Toxicology: Preclinical safety data: Repeated-dose toxicity: In oral repeated-dose toxicity studies for up to 6 months in rats and 9 months in dogs, the primary toxicities were identified in the skin/hair (dermal changes in rats and dogs, atrophy/dysplasia of hair follicles in rats), kidney (papillary necrosis often accompanied by tubular degeneration, regeneration, dilatation and/or atrophy and changes in urinary markers indicative of renal injury in rats, erosion or ulceration of the pelvic epithelium with associated inflammation without changes indicative of renal dysfunction in dogs), eye (cornea epithelial atrophy in rats and dogs, corneal ulcers/erosions with red/swollen conjunctiva(e), conjunctivitis, elevated third eyelid, increased squinting, partially closed eyes, lacrimation, and/or ocular discharge in dogs), and digestive system (enteropathy in rats and dogs, erosions/ulcers of the mouth with reddened mucous membranes in dogs), and atrophy of epithelial cells of other organs in rats. In addition, hepatocellular necrosis with transaminase increases and hepatocellular vacuolation were observed in rats only. These effects were reversible with the exception of hair follicles and kidney changes. All effects occurred at systemic exposure below that in humans at the recommended dose of 45 mg once daily.

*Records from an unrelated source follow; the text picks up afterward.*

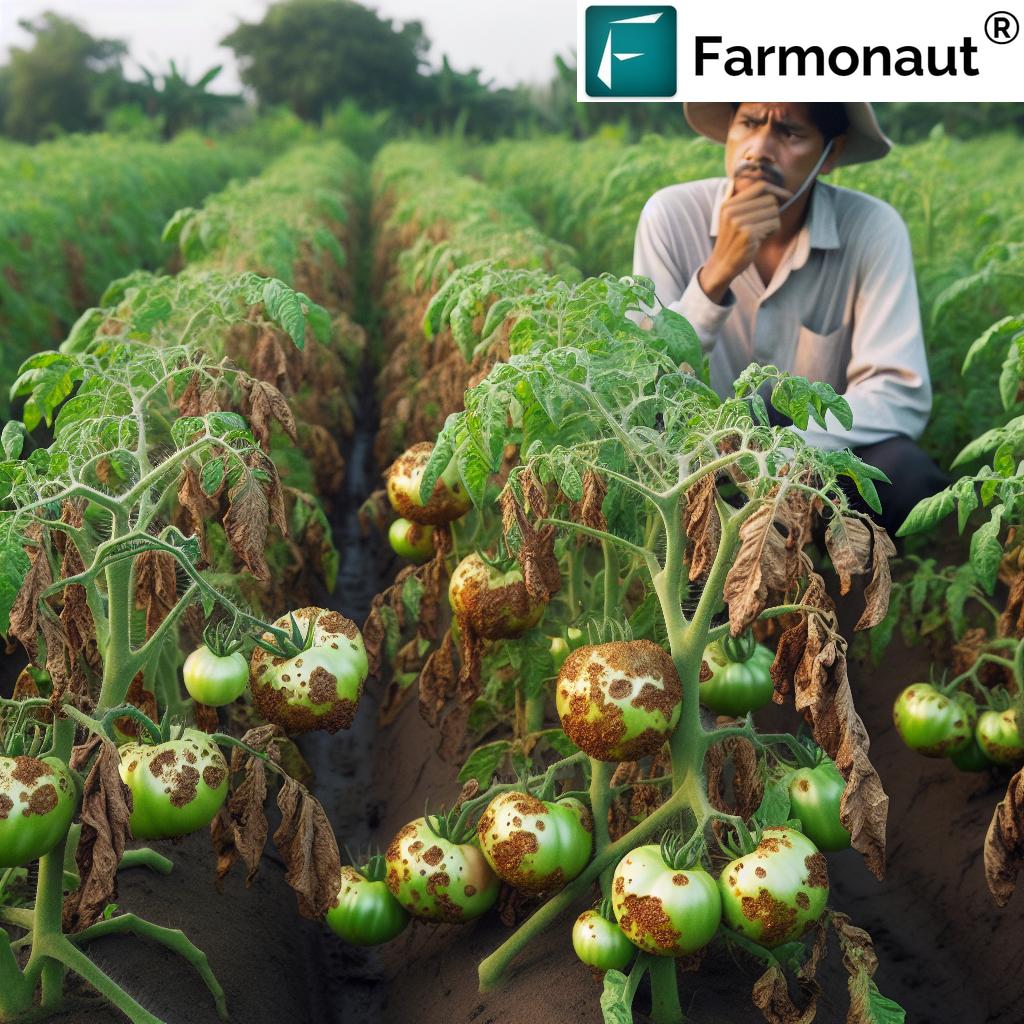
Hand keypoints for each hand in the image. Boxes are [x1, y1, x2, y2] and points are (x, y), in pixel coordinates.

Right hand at [698, 179, 792, 303]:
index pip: (759, 186)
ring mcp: (738, 222)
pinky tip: (761, 238)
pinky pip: (774, 224)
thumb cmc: (733, 241)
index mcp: (728, 204)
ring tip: (761, 232)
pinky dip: (772, 231)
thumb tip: (776, 191)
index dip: (777, 189)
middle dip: (773, 211)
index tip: (788, 196)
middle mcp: (731, 211)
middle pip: (769, 199)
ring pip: (774, 211)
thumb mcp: (733, 218)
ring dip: (773, 222)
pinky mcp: (748, 234)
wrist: (722, 265)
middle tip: (765, 224)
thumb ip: (748, 203)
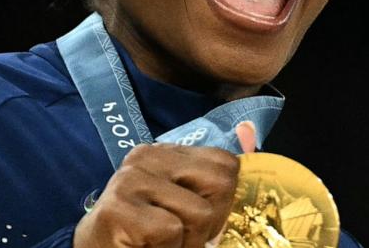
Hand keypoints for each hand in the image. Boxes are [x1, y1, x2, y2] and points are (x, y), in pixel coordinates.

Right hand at [73, 122, 256, 247]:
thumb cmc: (144, 236)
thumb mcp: (183, 205)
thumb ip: (213, 177)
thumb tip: (249, 131)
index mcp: (163, 153)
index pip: (224, 163)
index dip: (222, 201)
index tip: (199, 222)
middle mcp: (144, 157)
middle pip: (220, 183)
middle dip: (212, 220)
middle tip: (183, 235)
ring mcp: (130, 180)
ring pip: (200, 212)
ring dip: (189, 242)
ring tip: (162, 243)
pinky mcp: (119, 208)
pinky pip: (170, 230)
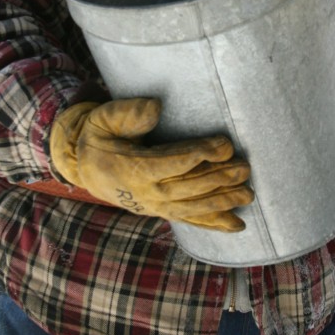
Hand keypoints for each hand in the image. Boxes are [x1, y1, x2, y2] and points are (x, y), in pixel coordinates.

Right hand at [49, 98, 253, 231]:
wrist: (86, 167)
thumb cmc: (99, 136)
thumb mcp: (104, 119)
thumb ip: (127, 114)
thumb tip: (155, 108)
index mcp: (131, 168)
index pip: (170, 163)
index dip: (199, 155)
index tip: (224, 145)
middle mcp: (146, 192)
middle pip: (187, 188)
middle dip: (219, 179)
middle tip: (245, 169)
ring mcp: (155, 205)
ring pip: (192, 208)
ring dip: (222, 202)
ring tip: (248, 195)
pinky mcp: (162, 211)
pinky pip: (189, 220)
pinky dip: (214, 224)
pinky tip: (238, 226)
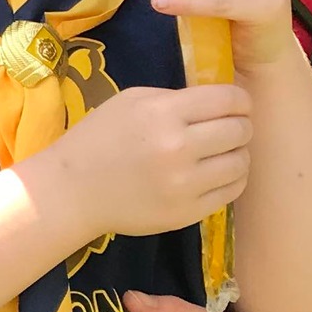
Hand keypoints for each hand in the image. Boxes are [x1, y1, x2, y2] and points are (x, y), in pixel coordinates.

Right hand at [48, 83, 252, 240]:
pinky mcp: (187, 212)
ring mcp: (184, 183)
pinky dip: (230, 180)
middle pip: (240, 131)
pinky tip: (215, 175)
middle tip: (227, 130)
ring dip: (236, 154)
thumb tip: (218, 105)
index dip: (240, 102)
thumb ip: (174, 99)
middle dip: (240, 126)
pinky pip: (231, 192)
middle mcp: (177, 147)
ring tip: (220, 154)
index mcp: (162, 113)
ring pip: (241, 163)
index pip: (228, 100)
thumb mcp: (128, 102)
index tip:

Genotoxicity: Dacomitinib was tested using a series of genetic toxicology assays. Dacomitinib was not mutagenic in a bacterial reverse mutation (Ames) assay, and not clastogenic or aneugenic in the in vivo bone marrow micronucleus assay in male and female rats. Dacomitinib was clastogenic in the in vitro human lymphocyte chromosome aberration assay at cytotoxic concentrations.
Dacomitinib is not directly reactive toward DNA as evidenced by the negative response in the bacterial reverse mutation assay and did not induce chromosome damage in a bone marrow micronucleus assay at concentrations up to approximately 60-70 times the unbound AUC or Cmax at the recommended human dose. Thus, dacomitinib is not expected to be genotoxic at clinically relevant exposure concentrations.
Carcinogenicity: Carcinogenicity studies have not been performed with dacomitinib.
Impairment of fertility: Fertility studies have not been performed with dacomitinib. In repeat-dose toxicity studies with dacomitinib, effects on reproductive organs were observed in female rats given approximately 0.3 times the unbound AUC at the recommended human dose (for 6 months) and were limited to reversible epithelial atrophy in the cervix and vagina. There was no effect on reproductive organs in male rats given ≤2 mg/kg/day for 6 months (approximately 1.1 times the unbound AUC at the recommended human dose), or in dogs given ≤1 mg/kg/day for 9 months (approximately 0.3 times the unbound AUC at the recommended human dose).
Developmental toxicity: In embryo-foetal development studies in rats and rabbits, pregnant animals received oral doses up to approximately 2.4 times and 0.3 times, respectively, the unbound AUC at the recommended human dose during the period of organogenesis. Maternal body weight gain and food intake were lower in pregnant rats and rabbits. The maternally toxic dose was foetotoxic in rats, resulting in reduced foetal body weights and higher incidence of unossified metatarsals.
Phototoxicity: A phototoxicity study with dacomitinib in pigmented rats showed no phototoxicity potential.
Environmental risk assessment: Environmental risk assessment studies have shown that dacomitinib has the potential to be very persistent, bioaccumulative and toxic to the environment (see Cautions for Usage).